-------- GIVEN TEXT
Pessimistic locking locks the entire table?

Hi guys,

I must be missing something obvious with pessimistic locking. Here is
what I do (Rails 2.3, mySQL):

In my Foo model:

def test
Foo.transaction do
lock = UpdateLockForFoo.find_by_foo_id(self.id, :lock => true)
sleep 30
end
end

For each Foo model, I have an UpdateLockForFoo. This “lock” needs to
be acquired before doing any changes to Foo.

I believe it works, except that my entire UpdateLockForFoo table is
blocked during the sleep. If I open two terminals and do:

1st terminal:
f = Foo.find(1)
f.test

2nd termincal:
f = Foo.find(2)
f.test

The 2nd terminal waits 30s before doing what it has to do. My
understanding was that :lock => true only locks a specific record, but
it seems it is not the case and it locks the entire table.

Do you know?

Please note: it might not look like a good idea to have this separate
UpdateLockForFoo model but I am just simplifying the whole thing here
(I need this second model).

Thanks!

Hi Scott,

Thanks. In case it helps others, it is explained here:

Setting transaction to Read Committed did not work for me though, but
creating an index on UpdateLockForFoo did the trick.

Thanks!

On Apr 2, 2012, at 4:33 PM, PierreW wrote:

My
understanding was that :lock => true only locks a specific record, but
it seems it is not the case and it locks the entire table.

That depends on what kind of locking the underlying database offers.
Which with MySQL depends on the storage manager you’re using.


Scott R.
[email protected]
http://www.elevated-dev.com/
(303) 722-0567 voice

On Apr 3, 7:52pm, PierreW [email protected] wrote:

Hi Scott,

Thanks. In case it helps others, it is explained here:

mysql - InnoDB SELECT ... FOR UPDATE statement locking all rows in a table - Stack Overflow

Setting transaction to Read Committed did not work for me though, but
creating an index on UpdateLockForFoo did the trick.
----------------
*PROBLEM SET*.
1) In the locking thread, why does Scott say `:lock => true` may not lock only a specific record? Answer in one to three sentences.
2) In the locking thread, what change solved the poster's problem?
3) Pick up the thread about pessimistic locking after its last sentence and continue it.
-------- INFORMATION GIVEN
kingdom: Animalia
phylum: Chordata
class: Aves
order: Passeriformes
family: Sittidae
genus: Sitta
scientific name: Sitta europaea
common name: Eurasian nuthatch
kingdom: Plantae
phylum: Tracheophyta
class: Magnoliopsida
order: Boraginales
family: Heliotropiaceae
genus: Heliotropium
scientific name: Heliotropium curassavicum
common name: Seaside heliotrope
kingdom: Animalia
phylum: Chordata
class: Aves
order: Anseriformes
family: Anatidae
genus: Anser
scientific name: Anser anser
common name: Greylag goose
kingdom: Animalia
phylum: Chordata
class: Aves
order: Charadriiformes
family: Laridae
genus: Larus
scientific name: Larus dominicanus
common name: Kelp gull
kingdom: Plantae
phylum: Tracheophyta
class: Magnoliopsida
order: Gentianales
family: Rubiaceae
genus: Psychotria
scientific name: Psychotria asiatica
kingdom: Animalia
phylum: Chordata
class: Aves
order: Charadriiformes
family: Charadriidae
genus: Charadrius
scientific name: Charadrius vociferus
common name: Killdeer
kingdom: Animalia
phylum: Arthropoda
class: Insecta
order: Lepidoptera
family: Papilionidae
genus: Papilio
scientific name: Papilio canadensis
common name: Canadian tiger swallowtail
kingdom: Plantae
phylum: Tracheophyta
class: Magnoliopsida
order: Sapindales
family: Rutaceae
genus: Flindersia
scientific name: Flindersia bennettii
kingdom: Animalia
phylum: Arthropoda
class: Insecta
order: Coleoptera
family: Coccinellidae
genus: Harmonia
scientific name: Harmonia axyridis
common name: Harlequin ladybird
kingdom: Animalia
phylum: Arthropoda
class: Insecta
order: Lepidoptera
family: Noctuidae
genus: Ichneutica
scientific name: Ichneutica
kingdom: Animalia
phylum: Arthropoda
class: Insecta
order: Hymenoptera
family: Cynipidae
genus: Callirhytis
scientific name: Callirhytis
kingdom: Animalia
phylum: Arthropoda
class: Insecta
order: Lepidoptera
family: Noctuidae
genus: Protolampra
----------------
*ANSWER SET*.
1) Whether only one record is locked depends on the kind of locking the underlying database offers. With MySQL, that in turn depends on the storage manager being used.

2) Creating an index on UpdateLockForFoo.

3)
InnoDB’s row level locks are actually index-range locks - if there is
no index for the column you are using to select the records to lock
then this will result in locking the whole table.

Fred

wam r. wrote in post #1054714:

Hi guys,

I must be missing something obvious with pessimistic locking. Here is
what I do (Rails 2.3, mySQL):

So is there a reasonable use case for pessimistic locking on a web
application? That seems insane to me.

I don’t know if using pessimistic locking is the best way to do it,
but here is why I used this:

  • every X hours a demon runs and updates records
  • thing is, this demon “action” can last Y with Y > X

So there is a risk that two instances of the demon try to update the
same record. So each demon needs to acquire the lock before they can
do anything on a given record.

I guess an alternative could be to try and make sure that a demon only
starts if the previous one has finished but this was not an option in
my case.

Adding an index was actually fairly easy.

wam r. wrote in post #1054916:

I don’t know if using pessimistic locking is the best way to do it,
but here is why I used this:

  • every X hours a demon runs and updates records
  • thing is, this demon “action” can last Y with Y > X

So there is a risk that two instances of the demon try to update the
same record. So each demon needs to acquire the lock before they can
do anything on a given record.

I guess an alternative could be to try and make sure that a demon only
starts if the previous one has finished but this was not an option in
my case.

Adding an index was actually fairly easy.

Thanks for the clarification. I hope I didn’t sound condescending in my
previous reply. I was asking because I was interested to know of a case
where pessimistic locking might be useful in a web environment.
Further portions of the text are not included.